Wesselmann Konrad M, Baronti Cécile, Nougairède Antoine, Thirion Laurence, de Lamballerie Xavier, Charrel Remi, Pezzi Laura
Unité des Virus Émergents, Aix-Marseille Univ, Università di Corsica, IRD 190, Inserm 1207, IRBA, Marseille, France.
Laboratoire Infections Virales Aiguës et Tropicales, AP-HM Hôpitaux Universitaires de Marseille, Marseille, France.
J Clin Microbiol. 2025 Jul 3:e0042025. doi: 10.1128/jcm.00420-25.
Mayaro virus (MAYV) is a mosquito-borne alphavirus that is widespread in the Amazon basin, where it co-circulates with the closely related chikungunya virus (CHIKV). Due to the limited surveillance and technical limitations of diagnostic assays (scarcity of commercial assays, serology cross-reactivity), the true burden of MAYV is uncertain. We designed a new RT-qPCR assay targeting the nsp1 gene for MAYV detection, which can be used in monoplex or duplex format. In the duplex format, the new MAYV assay is combined with a CHIKV assay and a second MAYV assay, both previously published. The lower limit of detection with a 95% positivity rate was determined to be <10 RNA copies/μL in monoplex and duplex formats for both MAYV and CHIKV. Monoplex and duplex assays proved to be linear within the tested range of approximately 10 to 10 RNA copies/μL and showed 100% specificity against a wide panel of arboviruses as well as several other pathogens in clinical samples. The testing of CHIKV-positive sera and MAYV-spiked plasma samples confirmed the suitability of the assays in a clinical setting. These assays offer a reliable tool for detection and differentiation of MAYV and CHIKV in endemic settings.IMPORTANCEMolecular diagnostic capabilities for detecting alphaviruses other than chikungunya virus (CHIKV) remain limited. Mayaro virus (MAYV), an emerging mosquito-borne alphavirus, co-circulates with CHIKV in the Americas, making clinical differentiation between the two viruses challenging. To address this, we developed a novel RT-qPCR assay specifically for the detection of MAYV, which can also be used in a duplex format to simultaneously detect and distinguish CHIKV. The assay was thoroughly evaluated in both monoplex and duplex formats and demonstrated high sensitivity and specificity. This new tool is particularly valuable for the detection of MAYV, especially in resource-limited settings, where its duplex format offers efficient and accurate differentiation of acute infections.

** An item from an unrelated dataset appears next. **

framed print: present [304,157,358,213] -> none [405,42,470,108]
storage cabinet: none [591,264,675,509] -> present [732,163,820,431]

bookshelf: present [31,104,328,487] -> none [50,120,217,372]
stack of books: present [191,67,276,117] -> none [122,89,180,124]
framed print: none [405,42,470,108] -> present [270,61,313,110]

马亚罗病毒(MAYV)是一种由蚊子传播的甲病毒,在亚马逊流域广泛存在,在那里它与密切相关的基孔肯雅病毒(CHIKV)共同传播。由于监测有限以及诊断检测存在技术局限性(商业检测稀缺、血清学交叉反应),MAYV的真实负担尚不确定。我们设计了一种针对MAYV检测的靶向非结构蛋白1(nsp1)基因的新型逆转录定量聚合酶链反应(RT-qPCR)检测方法,该方法可采用单重或双重检测形式。在双重检测形式中,新的MAYV检测方法与一种CHIKV检测方法以及另一种先前已发表的MAYV检测方法相结合。对于MAYV和CHIKV,单重和双重检测形式下95%阳性率时的检测下限均确定为<10个RNA拷贝/微升。单重和双重检测方法在约10至10个RNA拷贝/微升的测试范围内被证明具有线性,并且对临床样本中的多种虫媒病毒以及其他几种病原体显示出100%的特异性。对CHIKV阳性血清和MAYV加标血浆样本的检测证实了这些检测方法在临床环境中的适用性。这些检测方法为在流行地区检测和区分MAYV和CHIKV提供了可靠工具。重要性检测除基孔肯雅病毒(CHIKV)之外的甲病毒的分子诊断能力仍然有限。马亚罗病毒(MAYV)是一种新出现的由蚊子传播的甲病毒,在美洲与CHIKV共同传播,这使得两种病毒的临床鉴别具有挑战性。为解决这一问题,我们开发了一种专门用于检测MAYV的新型RT-qPCR检测方法,该方法也可采用双重检测形式同时检测和区分CHIKV。该检测方法在单重和双重检测形式下均经过了全面评估,并显示出高灵敏度和特异性。这种新工具对于检测MAYV特别有价值,尤其是在资源有限的环境中,其双重检测形式能够有效且准确地区分急性感染。